# City of New Orleans



## Senior-Tea-Leader (Aug 30, 2017)

Hello.

Due to travel from Chicago to Memphis then Memphis to NOLA a few days later.

Just wondering about meals (dinner and breakfast) on the first leg. We have a roomette. Would there be any meal service on this train? The departure time is quite late and the arrival time at Memphis is very early.

Just seats for the second leg (Memphis to NOLA). Sandwiches, snacks, etc

Thanks in advance for the replies.


----------



## the_traveler (Aug 30, 2017)

There is dinner served upon departure from Chicago, however, you may wish (if you have time and wish) to have dinner somewhere in Chicago. I'm not sure what time arrival is in Memphis (I'm too lazy to look it up :giggle: ), but breakfast service begins at 6:30 am.


----------



## Senior-Tea-Leader (Aug 31, 2017)

Thanks for the reply, the_traveler.

I think we're jumping off the train for about 06:30.

We'll get some breakfast in Memphis.


----------



## Lonestar648 (Sep 1, 2017)

Dinner is served shortly after departure. Sorry you do not have time unless the train is late for breakfast.
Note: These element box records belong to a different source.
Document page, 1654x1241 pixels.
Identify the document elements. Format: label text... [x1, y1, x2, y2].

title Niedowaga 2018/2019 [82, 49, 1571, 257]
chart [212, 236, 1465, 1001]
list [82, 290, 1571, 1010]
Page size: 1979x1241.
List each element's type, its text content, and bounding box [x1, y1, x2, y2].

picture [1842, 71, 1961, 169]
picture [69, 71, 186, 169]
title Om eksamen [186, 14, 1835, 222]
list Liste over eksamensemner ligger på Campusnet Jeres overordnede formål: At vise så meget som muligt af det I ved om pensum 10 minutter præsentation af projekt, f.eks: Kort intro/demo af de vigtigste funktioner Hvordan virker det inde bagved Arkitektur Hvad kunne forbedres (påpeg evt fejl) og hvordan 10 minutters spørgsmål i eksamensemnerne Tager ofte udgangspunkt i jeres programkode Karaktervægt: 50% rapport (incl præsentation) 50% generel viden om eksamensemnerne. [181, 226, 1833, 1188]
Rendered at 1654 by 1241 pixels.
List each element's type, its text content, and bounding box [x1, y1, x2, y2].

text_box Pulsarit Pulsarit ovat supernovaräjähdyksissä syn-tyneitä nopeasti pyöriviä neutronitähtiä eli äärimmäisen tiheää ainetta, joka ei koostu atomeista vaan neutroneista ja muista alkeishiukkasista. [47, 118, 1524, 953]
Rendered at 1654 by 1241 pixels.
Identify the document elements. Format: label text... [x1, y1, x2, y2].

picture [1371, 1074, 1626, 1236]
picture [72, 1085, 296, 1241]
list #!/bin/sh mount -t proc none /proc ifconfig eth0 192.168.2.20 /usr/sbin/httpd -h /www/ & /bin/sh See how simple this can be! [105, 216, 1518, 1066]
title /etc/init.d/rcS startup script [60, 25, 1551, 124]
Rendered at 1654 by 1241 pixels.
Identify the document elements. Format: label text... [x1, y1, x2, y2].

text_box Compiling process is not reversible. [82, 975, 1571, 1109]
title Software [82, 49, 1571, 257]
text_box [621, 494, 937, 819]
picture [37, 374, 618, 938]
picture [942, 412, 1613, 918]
If late, get to the Diner when it opens for a quick breakfast, I have done it in 30 minutes easy.


----------



## Senior-Tea-Leader (Sep 5, 2017)

Thanks, Lonestar.

Will do that if the train is late.

Wouldn't want to wish my holiday away but maybe 30 - 40 mins delayed would be ok.


----------



## KmH (Sep 13, 2017)

Many consider the train ride a major part of their holiday, making a delay and a chance to have another meal on the train a bonus.


----------